Spardell Trailer Park residents have decried a recent dry spell after half the park was without running water for three days last week.
Multiple residents reached out to The Free Press to vent about the issue which is part of ongoing water-related problems in the park.
“(Last Monday) we woke up to no water, and water was not restored until Wednesday afternoon – almost three whole days of no water,” said one resident who wanted to remain anonymous.
The resident claimed that residents were not given any information as to why there was no water, and no alternative arrangements were made. That claim was backed by multiple other residents.
“The landlord never extended any courtesy to the residents that were affected by the water situation.”
Each tenant said they were left to their own devices in finding safe drinking water, and that it wasn’t the first time it had occured.
Tenants of the park spoke of ongoing issues with the water supply, claiming that the water was often shut off as work was done trying to maintain what they described as an old and inadequate system.
Another tenant who also wished to remain anonymous said that water supply was an “ongoing problem we face year after year.”
When queried about the loss of water supply last week, owner and manager of Spardell Trailer Park, Rick Pater, told The Free Press that it was due to a leak that took three days to locate and then repair.
“There’s 15 acres in that area…and to find the leak it was a major thing, so when we found the leak it was just a matter of a few hours and then we fixed it,” said Pater, who added that residents were not informed of progress because there was so much ground to cover.
Half the park is currently under a boil water notice from Interior Health according to documentation taped to the Spardell signage above the park, with residents telling The Free Press that they have been under the advisory for years.

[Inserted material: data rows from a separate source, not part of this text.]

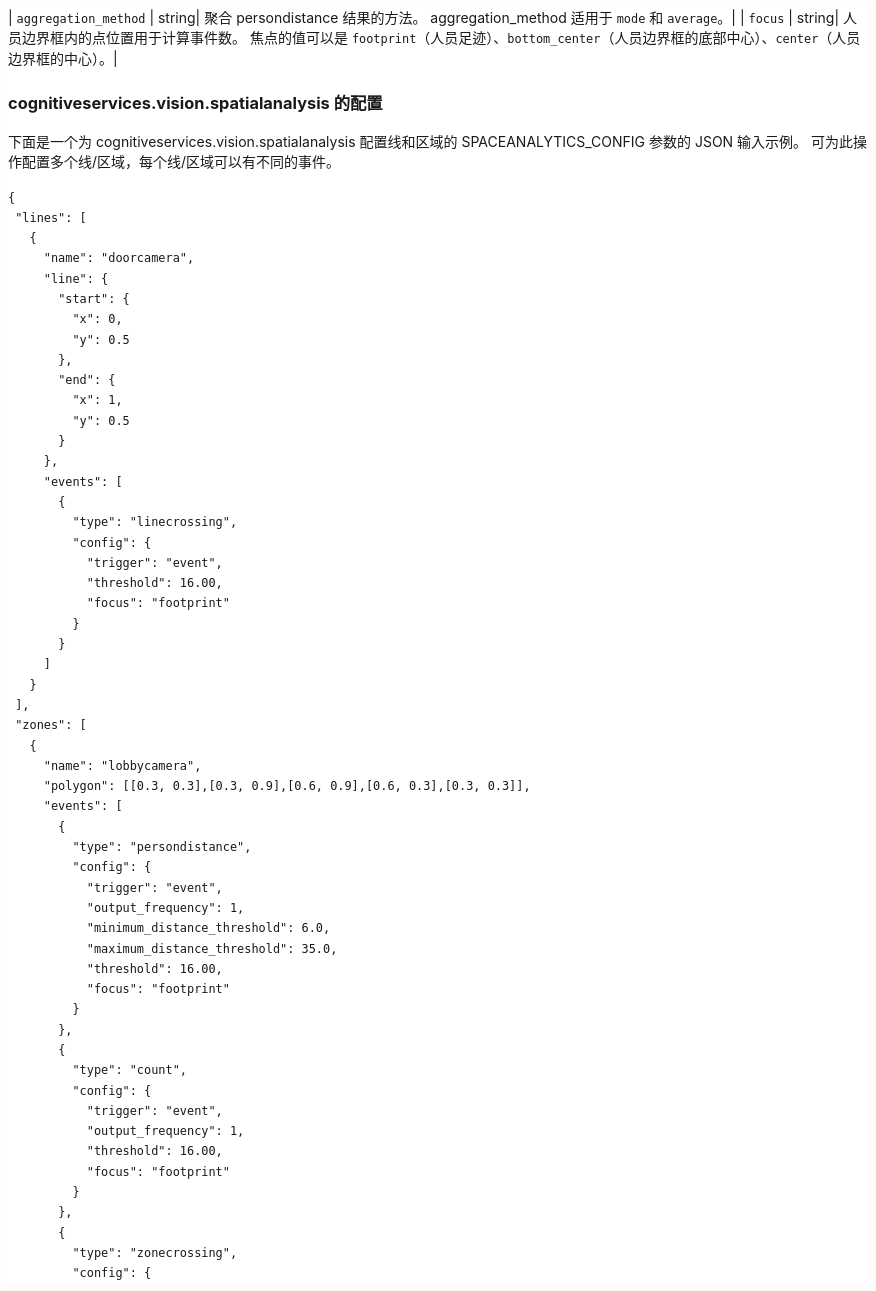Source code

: | `aggregation_method` | string| 聚合 persondistance 结果的方法。 aggregation_method 适用于 `mode` 和 `average`。|
| `focus` | string| 人员边界框内的点位置用于计算事件数。 焦点的值可以是 `footprint`（人员足迹）、`bottom_center`（人员边界框的底部中心）、`center`（人员边界框的中心）。|

### <a name="configuration-for-cognitiveservicesvisionspatialanalysis"></a>cognitiveservices.vision.spatialanalysis 的配置
下面是一个为 cognitiveservices.vision.spatialanalysis 配置线和区域的 SPACEANALYTICS_CONFIG 参数的 JSON 输入示例。 可为此操作配置多个线/区域，每个线/区域可以有不同的事件。

 ```
{
  "lines": [
    {
      "name": "doorcamera",
      "line": {
        "start": {
          "x": 0,
          "y": 0.5
        },
        "end": {
          "x": 1,
          "y": 0.5
        }
      },
      "events": [
        {
          "type": "linecrossing",
          "config": {
            "trigger": "event",
            "threshold": 16.00,
            "focus": "footprint"
          }
        }
      ]
    }
  ],
  "zones": [
    {
      "name": "lobbycamera",
      "polygon": [[0.3, 0.3],[0.3, 0.9],[0.6, 0.9],[0.6, 0.3],[0.3, 0.3]],
      "events": [
        {
          "type": "persondistance",
          "config": {
            "trigger": "event",
            "output_frequency": 1,
            "minimum_distance_threshold": 6.0,
            "maximum_distance_threshold": 35.0,
            "threshold": 16.00,
            "focus": "footprint"
          }
        },
        {
          "type": "count",
          "config": {
            "trigger": "event",
            "output_frequency": 1,
            "threshold": 16.00,
            "focus": "footprint"
          }
        },
        {
          "type": "zonecrossing",
          "config": {
 ```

According to the notice, water in units 65-125 must not be used for drinking, cooking or brushing teeth unless it is boiled for at least one minute beforehand.
The Free Press also saw documentation from Interior Health saying that the entire park was put on a boil water notice in February 2015, with parts of the park remaining under the advisory to this day.
Other portions of the park were removed from the advisory in 2018 following upgrades.
Pater was asked about any plans to upgrade the water lines to ensure a reliable and potable water supply, but he said that changes in government regulations meant that it was “no longer economically feasible” as he was not permitted to pass along costs to tenants.
“The cost is quite substantial.”
Instead, Pater said that efforts were being made to equalize pressure through the lines in the park. “I am just trying to get some permits. We are working on the lines, but we’re not going to replace the lines because of the changes in the current government.”
When asked about the boil water advisory as issued by Interior Health, Pater said that the water was indeed potable.
“It is potable water from the point of view that it is town water,” he said.
“Its just because of the makeup of the lines. The lines have been there for 60 years. Its never been an issue as far as health concerns, however yes we are addressing that. I am waiting for permits from Interior Health for that.”
Mayor David Wilkes of the District of Sparwood acknowledged that issues with water in the trailer park were longstanding and that there were multiple directives from the BC Government on the issue, but said that as the park was privately held, “the District of Sparwood has no jurisdiction on any repairs within the trailer park.”
Wilkes said that while town water lines had been extended to the park, Pater was required to do upgrades to existing lines within the park.
“Some of the problems within the trailer park still exist, and as a result various ministries for the Province of BC have been working with the landlord to get compliance.”
Community Paramedic, Kristie Williams backed the tenants claims, telling The Free Press that she had noticed issues with the water supply.
“I advocate strongly that clean drinking water is essential for staying healthy, particularly with heightened infection controls during COVID,” she said.
Williams said that it was her goal as a Community Paramedic to help her patients live independently and safely. “I’d like to see everyone in the Sparwood community have the benefit of safe, potable water.”
The multiple tenants who approached The Free Press expressed frustration with Mr Pater, accusing him of not caring about access to water in the park.
“(He) doesn’t really seem to care … he has said to me in the past ‘what would you like me to do?”
According to documents from Interior Health, Pater is required to upgrade the water lines in the park before September 2020.